EPA's Office of Inspector General, an independent unit within the agency, reviewed EPA's progress on the EDSP in 2011 and 2021, both times concluding the agency had made little progress and concluding that in its current state the program is not achieving its legal requirement to safeguard human health and the environment against endocrine risks. The 2021 report included the shocking revelation that some EPA staff were instructed to function as if the screening program had been eliminated from EPA's budget, despite a $7.5 million allocation that same year–raising the prospect of EPA's intentional violation of its statutory duty.

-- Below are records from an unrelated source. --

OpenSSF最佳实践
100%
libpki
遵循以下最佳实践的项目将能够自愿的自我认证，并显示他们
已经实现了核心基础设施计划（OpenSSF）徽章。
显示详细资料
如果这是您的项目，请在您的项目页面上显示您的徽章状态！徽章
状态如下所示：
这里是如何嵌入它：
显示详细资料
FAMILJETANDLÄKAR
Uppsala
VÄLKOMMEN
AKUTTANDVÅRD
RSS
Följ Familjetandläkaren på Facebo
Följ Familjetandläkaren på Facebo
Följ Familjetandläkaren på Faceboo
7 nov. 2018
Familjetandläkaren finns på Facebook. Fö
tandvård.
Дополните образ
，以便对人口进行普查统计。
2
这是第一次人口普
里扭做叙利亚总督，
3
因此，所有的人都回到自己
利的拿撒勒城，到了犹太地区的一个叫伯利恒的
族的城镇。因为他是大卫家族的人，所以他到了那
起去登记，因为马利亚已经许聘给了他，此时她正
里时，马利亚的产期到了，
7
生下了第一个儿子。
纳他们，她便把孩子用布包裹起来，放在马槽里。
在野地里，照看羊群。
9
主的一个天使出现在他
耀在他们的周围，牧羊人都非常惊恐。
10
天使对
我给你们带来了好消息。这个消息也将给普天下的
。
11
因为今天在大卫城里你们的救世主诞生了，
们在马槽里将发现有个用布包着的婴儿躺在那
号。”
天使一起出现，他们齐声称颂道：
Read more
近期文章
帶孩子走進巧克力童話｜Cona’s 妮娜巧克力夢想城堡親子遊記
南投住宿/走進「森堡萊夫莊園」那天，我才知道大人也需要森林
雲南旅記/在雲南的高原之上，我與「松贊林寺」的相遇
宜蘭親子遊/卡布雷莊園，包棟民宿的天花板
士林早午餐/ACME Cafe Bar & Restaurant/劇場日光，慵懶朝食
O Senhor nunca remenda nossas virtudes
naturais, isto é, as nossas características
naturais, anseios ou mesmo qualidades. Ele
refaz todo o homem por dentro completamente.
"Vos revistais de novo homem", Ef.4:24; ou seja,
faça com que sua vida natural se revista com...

Although EPA identified 18 chemicals as possible endocrine disruptors more than seven years ago, the agency has yet to take any action to safeguard public health. Since 2015, EPA has failed to act entirely, not conducting a single EDSP test.

The endocrine system operates as one of the body's main control systems, regulating nearly every process from growth and development to fertility and sexual function. Chemicals, like those in pesticides, can disrupt the hormone system by increasing production of some hormones while decreasing others, and interfering with their signaling. Disruption can impair fertility and immune function, cause cancer, and create metabolic abnormalities. Fetuses, infants, and children are especially vulnerable since their physiological systems are still developing.

"Too many of our farmworkers have been harmed already!" said Mily Trevino-Sauceda, executive director & co-founder of Alianza Nacional de Campesinas, a plaintiff in the case. "EPA must do their job and protect farmworkers, especially farmworker women, and their families from these dangerous pesticides that cause harm to their endocrine system which can cause alterations in fertility, disrupted immune function, and various types of cancers."

Represented by counsel from CFS, the plaintiffs include Center for Environmental Health, Pesticide Action Network of North America, Organización en California de Líderes Campesinas, Alianza Nacional de Campesinas, and Rural Coalition.